An internationally renowned landscape architect, Michel graduated from the ENSP (National Graduate School of Landscape) in Versailles in 1983 where Michel Corajoud, Bernard Lassus and Giles Clement were among his teachers. It was the following year, when he created his own agency, PénaPaysages, with his wife Christine Péna, winning in 1987 a competition to landscape the newly-constructed upper deck of Paris Montparnasse station. The Jardin Atlantique as it is known was completed in 1994, a project of huge technical complexity covering more than 3.5 hectares, and symbolic for its pioneering approach to cityscape and echoes of the TGV age.
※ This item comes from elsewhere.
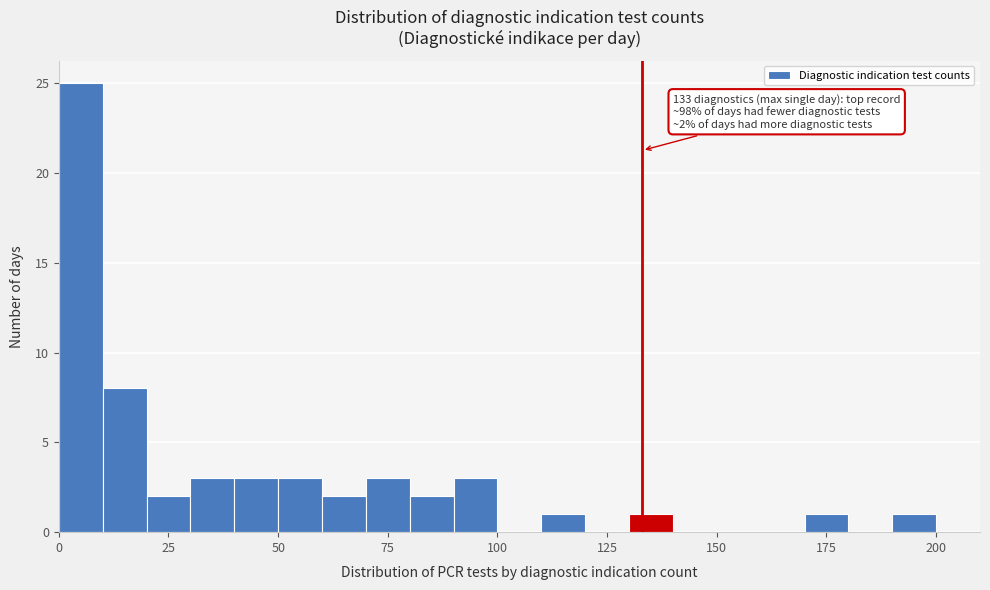

Around what value on the x-axis is the tallest bar? Give the approximate position of its centre, as read against the axis.

5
Since this high-profile introduction to the international stage, Michel has worked on many other public and private projects in France and beyond, from gardens and parks to city squares and other urban spaces. He has transformed more than 25 hectares of Paris with his keen-eyed vision and much outlying parkland has benefited from his attention to detail and holistic dynamic. In every project he associates the social element within his vision, integrating utilitarian equipment and street furniture as necessary, breaking away from pure formalism. In his project approach, he strives to always synthesize the three seemingly contradictory influences: geometry, ecology and the theory of sensitive systems.
One of Michel’s more prominent, and phenomenally successful, city projects transformed the Promenade du Paillon in Nice into a remarkable coulée verte described as a “garden aimed at consolidating the urban area via landscape”. Further city projects in Massy, Vincennes, Biarritz, and the Capucins district in Brest consolidated and enhanced his burgeoning international reputation. He has worked in Beirut and Beijing and is currently leading a major project to revitalize 75 hectares of parkland in Moscow.
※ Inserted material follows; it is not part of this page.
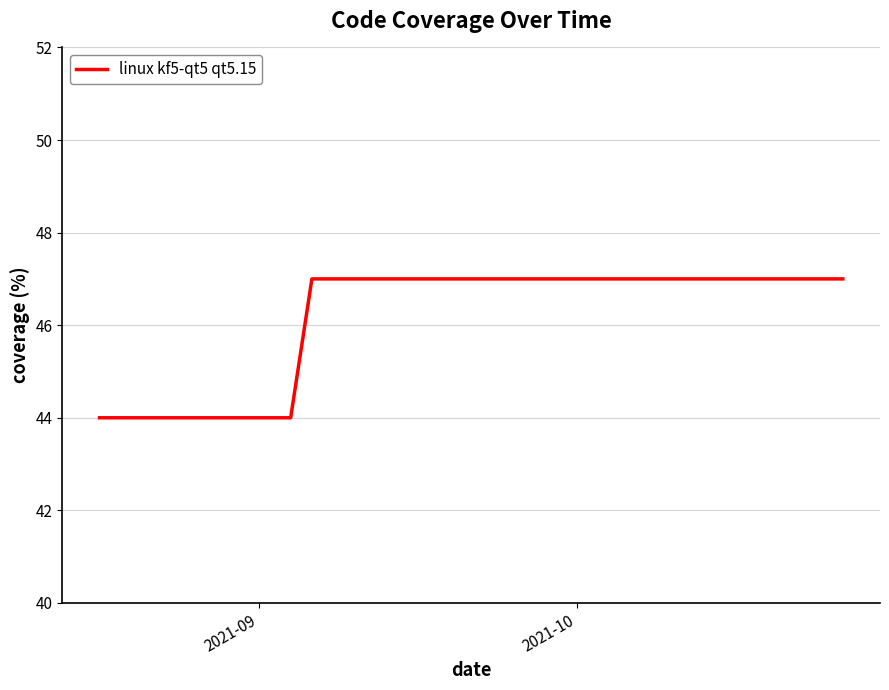

What is the difference between the maximum and minimum values?

3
Michel chaired the French Fédération du Paysage (FFP) from 2008 to 2011 and has been a member of UNESCO’s International Scientific Council since 2016. He has written three books: Petite histoire du jardin & du paysage en ville à travers les âges with Michel Audouy, Pour une troisième nature, with Christina Péna, and Jouer (jouir) du paysage in which he reflects on the emotional and poetic relationships that bind us to the environmental.
He teaches and organizes conferences at the ENSP and elsewhere including the INPH in Angers and the Bordeaux School of Architecture and Landscape and has organised and coordinated short courses for landscape and architecture students in the Cévennes region.
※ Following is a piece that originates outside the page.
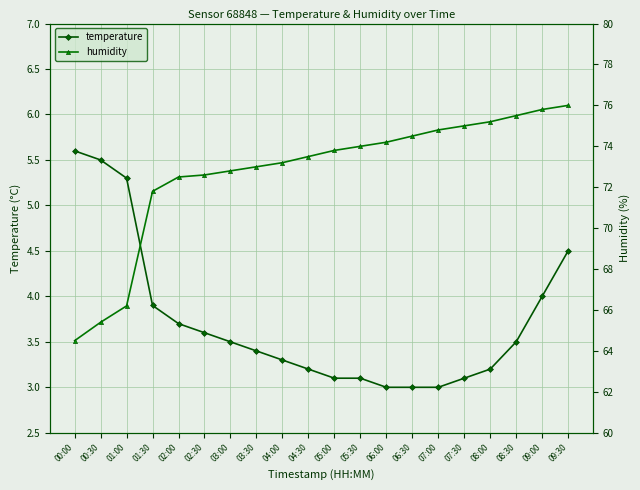

True or false: humidity and temperature intersect in this chart.

False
In embarking on the Fondation PaysSages journey in 2018, Michel is looking to cement a legacy to supercharge the cityscapes of tomorrow:
“The landscape is as much a product of the concrete as the cultural, and the originality of this project lies in its interface connecting these two opposites,” according to Michel, reflecting on this, his most ambitious project to date.
“It’s a priority issue for Nice, and we’re delighted the city is welcoming the Fondation to a remarkable site, the Abbaye de Roseland. We’ll be creating a vibrant cultural dynamic there – a melting pot for people and skills, from the world of science as much as art, and a springboard to greater awareness and achievement around the globe.”